Il tema del branco e della violenza va affrontato senza timori e senza ipocrisie. Non mancano le formazioni indigene, ma neanche quelle di immigrati. Se non si vuole concentrarsi sul colore della pelle si dovrà farlo sul calore della risposta. Il tema non è: come deprecare, ma: come fermare.
La Francia c’è arrivata prima, per ragioni storiche, ed ha commesso errori dai quali possiamo prendere esempio, per non ripeterli: serve a nulla osservare che si tratta della periferia, della banlieue, e non serve definire racaille, la feccia, i violenti che ne arrivano, come fece Sarkozy. Quelli sono francesi come questi sono italiani, ma quelli e questi sono figli di chi venne da fuori. Non dobbiamo far finta di non saperlo, dobbiamo chiederci in cosa sbagliano loro e in cosa noi.
L’errore comune è generalizzare. I bianchi e i neri. Nel nostro passato abbiamo un razzismo feroce e abietto, fra bianchi. Non è sparito, ma lo abbiamo superato. Ci sono, fra noi, razzisti per il colore della pelle, ma la nostra Costituzione e le nostre leggi li condannano. In quel convoglio dell’orrore, che avrebbe dovuto portare delle ragazze da Gardaland a casa, dei neri le hanno assalite, molestate e offese.
Un nero le ha aiutate a scendere, a Desenzano, sottraendole alla violenza. Quel branco, del resto, le aveva individuate come “le bianche”, producendosi in un razzismo che non è “al contrario”, è solo e soltanto: razzismo.

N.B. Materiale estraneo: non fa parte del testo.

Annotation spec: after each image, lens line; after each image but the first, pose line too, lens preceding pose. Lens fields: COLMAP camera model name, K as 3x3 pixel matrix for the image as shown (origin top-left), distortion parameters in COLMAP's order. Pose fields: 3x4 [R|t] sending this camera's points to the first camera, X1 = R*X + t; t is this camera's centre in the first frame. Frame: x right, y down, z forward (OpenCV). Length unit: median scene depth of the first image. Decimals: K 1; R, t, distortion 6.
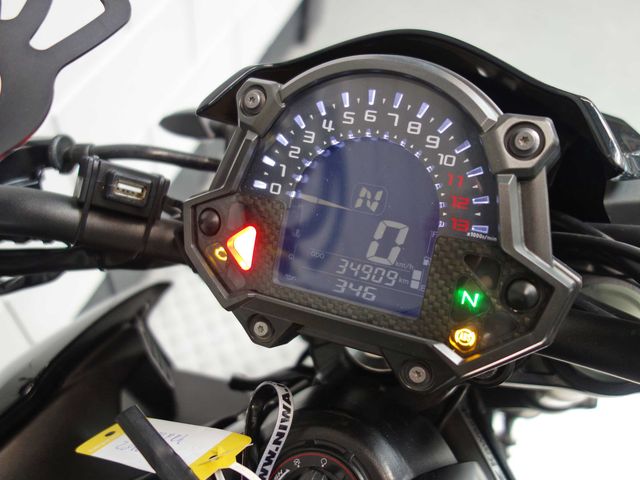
lens RADIAL K [[570.5, 0, 329.4], [0, 570.5, 239.6], [0, 0, 1]] dist [0.035412, 0.000206]
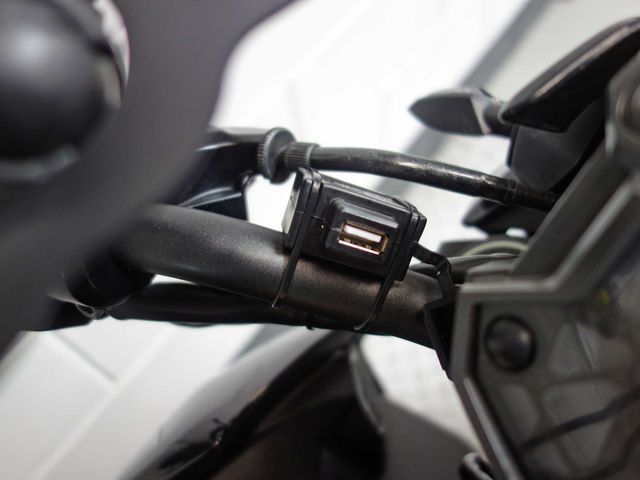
lens RADIAL K [[570.5, 0, 329.4], [0, 570.5, 239.6], [0, 0, 1]] dist [0.035412, 0.000206]
pose [[0.927545, 0.117359, -0.354805, -0.155442], [-0.094143, 0.992170, 0.082069, -0.119631], [0.361658, -0.042720, 0.931331, 0.398094]]
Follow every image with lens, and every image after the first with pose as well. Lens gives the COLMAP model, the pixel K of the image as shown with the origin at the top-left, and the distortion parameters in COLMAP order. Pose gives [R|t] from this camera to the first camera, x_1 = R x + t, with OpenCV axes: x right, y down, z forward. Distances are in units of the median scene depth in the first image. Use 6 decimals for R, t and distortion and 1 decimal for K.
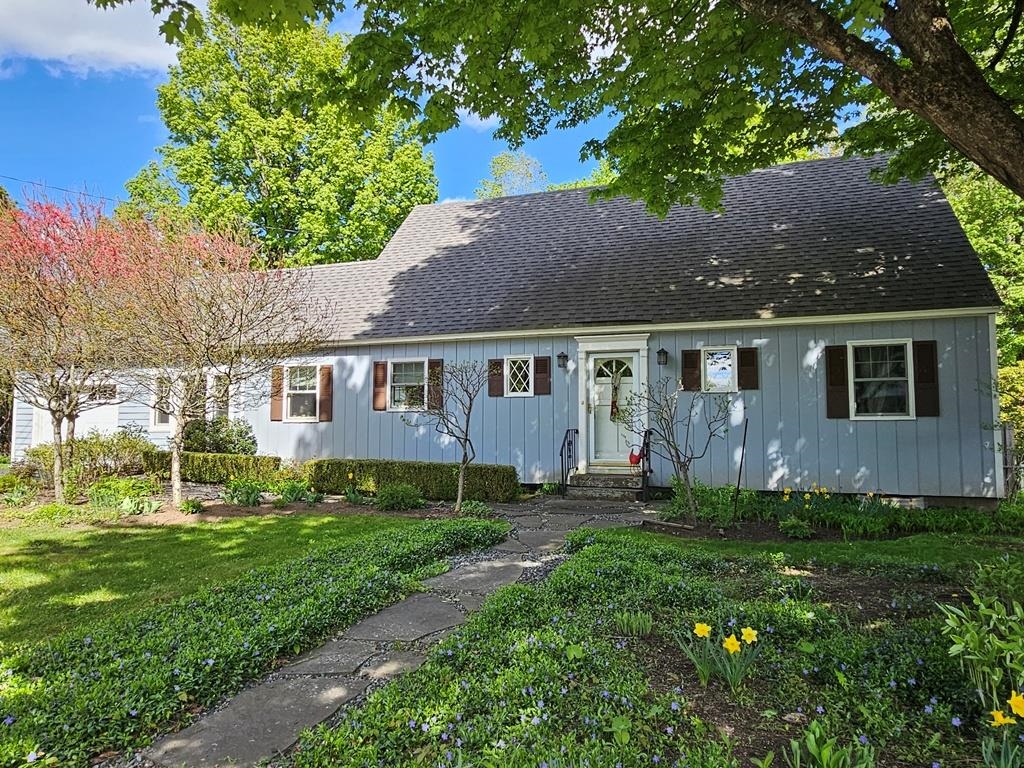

Se guardo le strade dello spaccio di droga vedo molti neri. Non è una vocazione, ma una condizione. Prima erano tutti bianchi e tutti drogati, che spacciavano per avere la loro dose. È cambiato il terminale, non il sistema: si usano i deboli, i sacrificabili, quelli che pensano di avere poco o nulla da perdere e che bramano quel che lo spaccio offre loro.
La pensavo così dei drogati spacciatori bianchi la penso così degli spacciatori neri: arrestarli, non per qualche ora, avviarli al recupero non è solo difesa della società, ma anche della loro vita. Lasciarli spacciare è abbandono alla disgrazia. Per dirla più ruvidamente: la repressione è generosa, la tolleranza egoista.
Sul davanzale al mio fianco irrigo, alla sera, una pianta di basilico. I terroni di prima pare lo coltivassero nel bidet, avvalorando l’idea che avessero le chiappe sporche. Anche questa l’abbiamo superata (non tutti). Quando si arriva da un altro posto si è riconoscibili: per costumi, abitudini, fede. La convivenza fra fedi diverse e fra fedeli e non fedeli, non è una nostra generosa concessione, ma la nostra identità (e non esito a dire: superiorità) culturale. Se la negassimo ci suicideremmo.
C’è un limite? Certo, vale per tutti: la legge dello Stato viene prima. Posso educare i miei figli secondo le mie convinzioni, ma non posso costringerli, neanche se minorenni. Quelle ragazze che si ribellano e chiedono aiuto alla legge sono il nostro trionfo. Sempre che la legge sappia farsi rispettare.
Non credo il problema sia l’ “integrazione”, concetto scivoloso. Circa la rivendicazione dei diritti mi pare altissima. La falla si apre sul lato scuola. Non solo per gli abbandoni, ma per il venire meno alla promessa che saranno i più capaci a fare più strada. La rabbia dei capaci disillusi è più temibile di quella del teppista troglodita, perché è fondata.
Ma quella falla colpisce tutti, senza distinzione di fede e colore. Colpisce chi si trova al margine e lì lo si lascia a languire. Colpisce italiani e stranieri. Ed è la nostra grande colpa. Non verso questo o quello, ma verso tutti e noi stessi.
Quindi: poche dolcezze inutili, la repressione del crimine aiuta gli onesti, quella dei violenti le persone per bene, gli ascensori sociali partano dalla scuola e ai margini resti chi spera di schiavizzare gli altri per conservare le proprie rendite.